Music therapy helps stroke patients

Last Updated: Tuesday, July 6, 2010 - 00:00

Washington: It`s long been known that
listening to music can ease stress, now a new research claims
that it has a powerful effect on brain and may help improve
movement in stroke patients.

The research, which is a review of several studies on
the benefits of music therapy, found that music appears to
have beneficial effects on stroke patients and can help them
improve their movement.

More than 20 million people suffer strokes each year.
Many patients acquire brain injuries that affect their
movement and language abilities, which results in significant
loss of quality of life.

Music therapists are trained in techniques that
stimulate brain functions and aim to improve outcomes for
patients.

One common technique is rhythmic auditory stimulation
(RAS), which relies on the connections between rhythm and
movement. Music of a particular tempo is used to stimulate
movement in the patient.

The systematic review carried out by experts at the
Cochrane Collaboration included seven small studies on music
therapy, involving altogether 184 people.

Four studies focused specifically on stroke patients,
with three of these using RAS as the treatment technique.

It was found that RAS therapy improved walking speed by
an average of 14 metres per minute compared to standard
movement therapy, and helped patients take longer steps.

In one trial, RAS also improved arm movements, as
measured by elbow extension angle.

"This review shows encouraging results for the effects
of music therapy in stroke patients," said lead researcher
Joke Bradt of the Arts and Quality of Life Research Center at
Temple University in Philadelphia, US.

"As most of the studies we looked at used rhythm-based
methods, we suggest that rhythm may be a primary factor in
music therapy approaches to treating stroke."

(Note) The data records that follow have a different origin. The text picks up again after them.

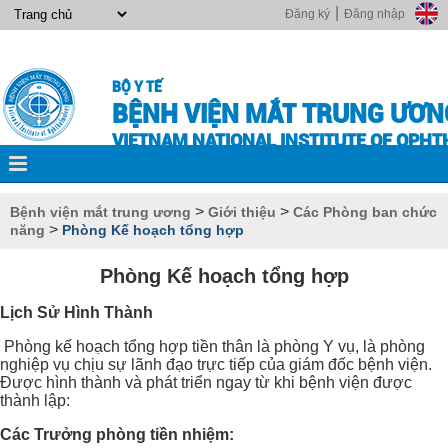
|
Đăng ký
Đăng nhập
BỘ Y TẾ
BỆNH VIỆN MẮT TRUNG ƯƠN
VIETNAM NATIONAL INSTITUTE OF OPH
>
>
Bệnh viện mắt trung ương
Giới thiệu
Các Phòng ban chức
>
năng
Phòng Kế hoạch tổng hợp
Phòng Kế hoạch tổng hợp
Lịch Sử Hình Thành
Phòng kế hoạch tổng hợp tiền thân là phòng Y vụ, là phòng
nghiệp vụ chịu sự lãnh đạo trực tiếp của giám đốc bệnh viện.
Được hình thành và phát triển ngay từ khi bệnh viện được
thành lập:
Các Trưởng phòng tiền nhiệm: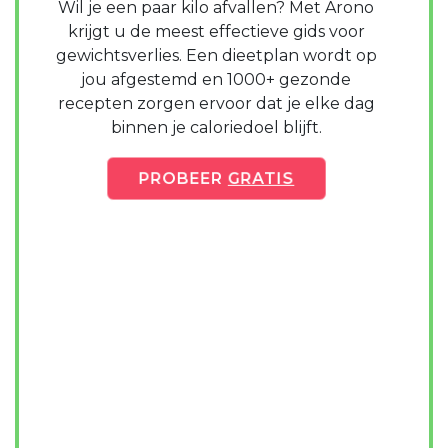
Wil je een paar kilo afvallen? Met Arono
krijgt u de meest effectieve gids voor
gewichtsverlies. Een dieetplan wordt op
jou afgestemd en 1000+ gezonde
recepten zorgen ervoor dat je elke dag
binnen je caloriedoel blijft.
PROBEER
GRATIS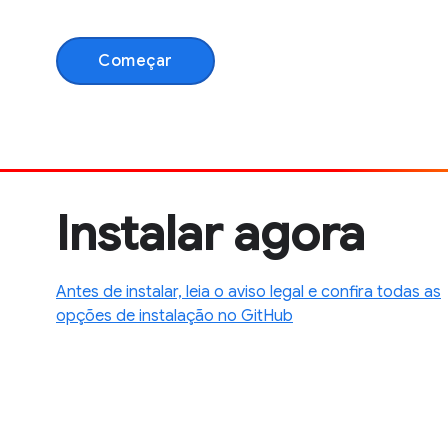
Começar
Instalar agora
Antes de instalar, leia o aviso legal e confira todas as
opções de instalação no GitHub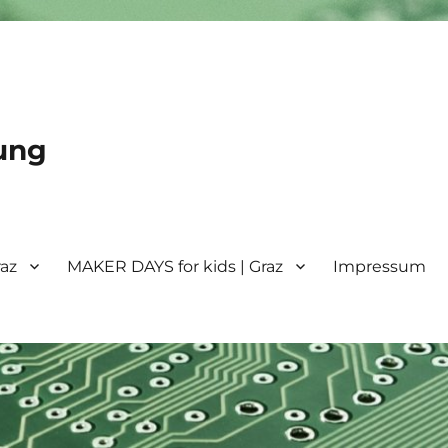
ung
raz
MAKER DAYS for kids | Graz
Impressum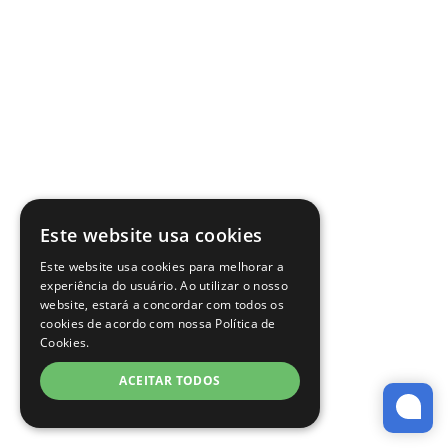
Este website usa cookies
Este website usa cookies para melhorar a
experiência do usuário. Ao utilizar o nosso
website, estará a concordar com todos os
cookies de acordo com nossa Política de
Cookies.
ACEITAR TODOS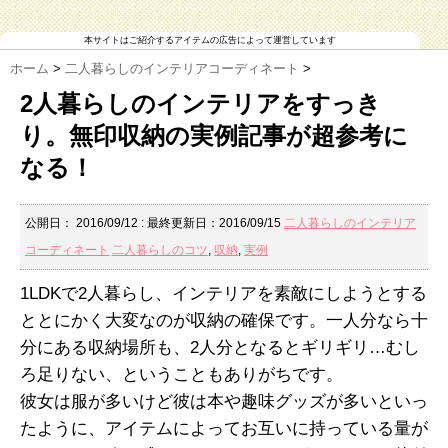
本サイトはご紹介するアイテムの広告によって運営しています
ホーム
>
二人暮らしのインテリアコーディネート
>
2人暮らしのインテリアをすっき
り。無印収納の実例記事が超参考に
なる！
公開日：
2016/09/12
: 最終更新日：2016/09/15
二人暮らしのインテリア
コーディネート
二人暮らしのコツ
,
収納
,
実例
1LDKで2人暮らし、インテリアを素敵にしようとする
ととにかく大変なのが収納の確保です。一人分なら十
分にある収納場所も、2人分となるとギリギリ…むし
ろ足りない、ということもありがちです。
彼女は服が多いけど彼は本や趣味グッズが多いといっ
たように、アイテムによってお互いに持っている量が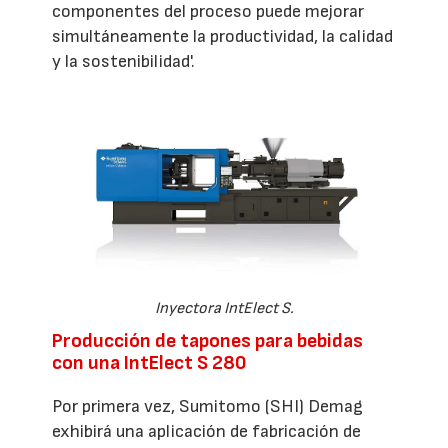
componentes del proceso puede mejorar
simultáneamente la productividad, la calidad
y la sostenibilidad'.
Inyectora IntElect S.
Producción de tapones para bebidas
con una IntElect S 280
Por primera vez, Sumitomo (SHI) Demag
exhibirá una aplicación de fabricación de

Other music therapy techniques, including listening to
live and recorded music, were employed to try to improve
speech, behaviour and pain in patients with brain injuries,
and although outcomes in some cases were positive, evidence
was limited.

"Several trials that we identified had less than 20
participants," said Bradt.

"It is expected that larger samples sizes will be used
in future studies to enable sound recommendations for clinical
practice."

A systematic review is a summary of research that uses
explicit methods to analyse individual studies to identify the
valid and applicable evidence.

Many health care journals publish systematic reviews,
but the best-known source is the Cochrane Collaboration which
has over 15,000 specialists to analyse individual studies.